In particular, the SSC clarified that prescription by tolerance under Article 52.2 of the STMA applies only to “prior rights” listed in Articles 6-9.1, which expressly exclude domain names. Similarly, prior registration of a domain name is not amongst the limitations to ius prohibendi set out in Article 37 of the STMA, meaning the trade mark holder can enforce its rights against a confusingly similar domain name, without prejudice to any protection that may have arisen from the exercise of actions for invalidity or recovery, or from the rules on unfair competition. Thus, not on procedural grounds, but on substantive grounds, Valparaíso's appeal for procedural infringement was dismissed by the SSC.
On the other hand, on the substantive appeal, the SSC confirmed the lower court's risk of confusion assessment. Valparaíso used a sign identical (or practically identical) to the registered trade marks, and services offered on the website (guided tours to the Mosque-Cathedral of Córdoba) not only overlapped with those for which the trade mark was registered but were closely related to services actually offered under the Cathedral Chapter of Canons' trade marks (ticket sales for the Mosque-Cathedral). The use of “.org” and a small disclaimer stating the site was not the official one of the Mosque-Cathedral of Córdoba actually reinforced the risk of confusion and association, as the public might believe services were provided by or affiliated with the trade mark holder, the Cathedral Chapter of Canons. The SSC cited Arsenal Football Club (CJEU judgment of 12 November 2002, C-206/01), confirming that such disclaimers do not necessarily eliminate confusion risk.

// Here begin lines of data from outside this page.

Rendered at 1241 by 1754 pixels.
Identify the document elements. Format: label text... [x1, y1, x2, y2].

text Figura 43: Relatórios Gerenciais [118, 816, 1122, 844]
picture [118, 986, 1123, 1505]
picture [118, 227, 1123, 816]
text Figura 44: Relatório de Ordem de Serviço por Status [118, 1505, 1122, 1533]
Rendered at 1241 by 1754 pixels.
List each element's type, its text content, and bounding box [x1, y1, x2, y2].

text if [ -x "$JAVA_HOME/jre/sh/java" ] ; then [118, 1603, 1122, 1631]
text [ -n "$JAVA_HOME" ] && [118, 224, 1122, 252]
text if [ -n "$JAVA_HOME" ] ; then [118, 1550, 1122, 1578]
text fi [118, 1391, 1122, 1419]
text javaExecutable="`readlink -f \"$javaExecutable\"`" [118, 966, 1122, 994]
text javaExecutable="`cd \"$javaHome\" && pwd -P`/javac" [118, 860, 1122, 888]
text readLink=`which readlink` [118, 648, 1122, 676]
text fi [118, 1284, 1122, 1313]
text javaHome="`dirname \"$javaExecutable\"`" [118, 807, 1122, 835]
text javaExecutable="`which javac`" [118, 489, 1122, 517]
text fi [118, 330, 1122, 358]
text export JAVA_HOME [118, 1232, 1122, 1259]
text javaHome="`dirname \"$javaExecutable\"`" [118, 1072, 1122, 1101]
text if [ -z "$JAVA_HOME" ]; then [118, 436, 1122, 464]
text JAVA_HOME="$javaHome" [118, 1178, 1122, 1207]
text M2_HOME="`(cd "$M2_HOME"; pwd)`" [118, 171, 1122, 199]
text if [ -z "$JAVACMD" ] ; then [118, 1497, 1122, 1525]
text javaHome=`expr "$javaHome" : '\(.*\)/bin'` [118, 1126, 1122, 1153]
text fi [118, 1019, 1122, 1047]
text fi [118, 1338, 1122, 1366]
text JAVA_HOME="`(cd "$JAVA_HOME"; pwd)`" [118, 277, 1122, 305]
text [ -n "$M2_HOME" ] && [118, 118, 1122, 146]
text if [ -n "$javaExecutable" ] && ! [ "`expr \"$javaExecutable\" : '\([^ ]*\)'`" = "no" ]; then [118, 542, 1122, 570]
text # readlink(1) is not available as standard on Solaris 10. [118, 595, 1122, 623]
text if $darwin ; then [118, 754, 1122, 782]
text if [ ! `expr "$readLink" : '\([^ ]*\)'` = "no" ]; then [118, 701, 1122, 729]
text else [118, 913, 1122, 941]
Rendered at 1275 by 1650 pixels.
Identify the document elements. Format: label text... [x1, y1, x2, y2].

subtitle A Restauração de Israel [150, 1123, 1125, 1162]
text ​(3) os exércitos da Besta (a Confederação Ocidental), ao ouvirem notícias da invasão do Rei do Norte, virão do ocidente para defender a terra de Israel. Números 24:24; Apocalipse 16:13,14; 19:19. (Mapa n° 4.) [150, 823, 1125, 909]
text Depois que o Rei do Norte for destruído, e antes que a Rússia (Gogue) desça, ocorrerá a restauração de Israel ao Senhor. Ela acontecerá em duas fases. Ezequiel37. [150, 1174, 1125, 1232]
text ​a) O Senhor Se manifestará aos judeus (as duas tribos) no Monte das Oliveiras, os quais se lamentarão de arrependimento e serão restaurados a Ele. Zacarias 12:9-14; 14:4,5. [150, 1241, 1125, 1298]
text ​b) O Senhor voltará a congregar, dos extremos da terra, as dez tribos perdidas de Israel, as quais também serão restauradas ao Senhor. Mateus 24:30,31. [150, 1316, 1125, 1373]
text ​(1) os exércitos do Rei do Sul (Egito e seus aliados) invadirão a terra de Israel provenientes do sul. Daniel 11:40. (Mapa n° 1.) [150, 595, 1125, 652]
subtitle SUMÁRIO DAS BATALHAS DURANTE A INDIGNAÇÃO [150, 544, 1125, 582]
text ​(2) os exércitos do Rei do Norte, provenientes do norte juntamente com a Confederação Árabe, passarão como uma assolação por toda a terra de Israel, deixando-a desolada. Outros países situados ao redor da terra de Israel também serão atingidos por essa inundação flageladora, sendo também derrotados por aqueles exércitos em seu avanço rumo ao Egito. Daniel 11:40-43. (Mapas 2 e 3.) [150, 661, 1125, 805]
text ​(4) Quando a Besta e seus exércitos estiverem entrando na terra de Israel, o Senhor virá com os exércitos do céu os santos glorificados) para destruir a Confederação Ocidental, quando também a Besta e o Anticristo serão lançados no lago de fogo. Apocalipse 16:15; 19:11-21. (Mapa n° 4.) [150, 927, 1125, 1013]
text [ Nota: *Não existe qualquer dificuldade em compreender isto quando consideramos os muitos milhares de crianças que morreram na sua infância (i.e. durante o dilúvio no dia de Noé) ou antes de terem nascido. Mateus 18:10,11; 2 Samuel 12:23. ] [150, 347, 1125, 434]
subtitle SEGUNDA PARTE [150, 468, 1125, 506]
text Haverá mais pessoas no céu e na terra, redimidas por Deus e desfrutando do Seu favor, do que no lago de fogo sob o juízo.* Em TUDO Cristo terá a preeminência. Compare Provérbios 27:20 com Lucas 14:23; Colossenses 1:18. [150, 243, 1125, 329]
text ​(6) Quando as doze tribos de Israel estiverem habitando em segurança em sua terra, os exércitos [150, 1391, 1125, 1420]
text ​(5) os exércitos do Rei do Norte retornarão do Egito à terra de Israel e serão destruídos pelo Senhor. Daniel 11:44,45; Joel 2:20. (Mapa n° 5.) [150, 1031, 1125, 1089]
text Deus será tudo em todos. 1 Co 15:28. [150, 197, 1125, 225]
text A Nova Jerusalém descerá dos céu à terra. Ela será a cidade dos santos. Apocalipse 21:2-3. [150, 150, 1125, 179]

The ruling confirms a fundamental principle: prior registration of a domain name does not immunise against infringement when confusion with a trade mark exists. Rosalia understood this when she chose the Museu Nacional d'Art de Catalunya for her album’s listening party, as certain spaces carry meaning beyond mere names. The Mosque-Cathedral of Córdoba, like the museum, is a cultural monument whose identity the law protects, regardless of who registered what first.
Key Takeaways
These two judgments underscore a fundamental truth in trade mark law: registration matters. C. Tangana’s pseudonym could not monopolise a word in the Spanish language, and Valparaíso’s domain name could not exploit the Mosque-Cathedral of Córdoba’s sacred renown. In both cases, registered trade marks created enforceable rights that earlier uses lacking exclusivity or tainted by bad faith could not overcome.
Rosalia understands this well. Beyond holding EU trade marks for her own name, she applied to register “LUX” as a word trade mark with the EUIPO months before the album’s release (in June 2025), covering musical recordings, merchandise, and live performances (classes 9, 25 and 41, respectively). This is merely the legal consequence of what she asks for in Magnolias, LUX’s closing track: a promise that she and her name will be protected in her absence
In trade mark law, as in art, registration secures what presence alone cannot. Presence inspires, but registration protects.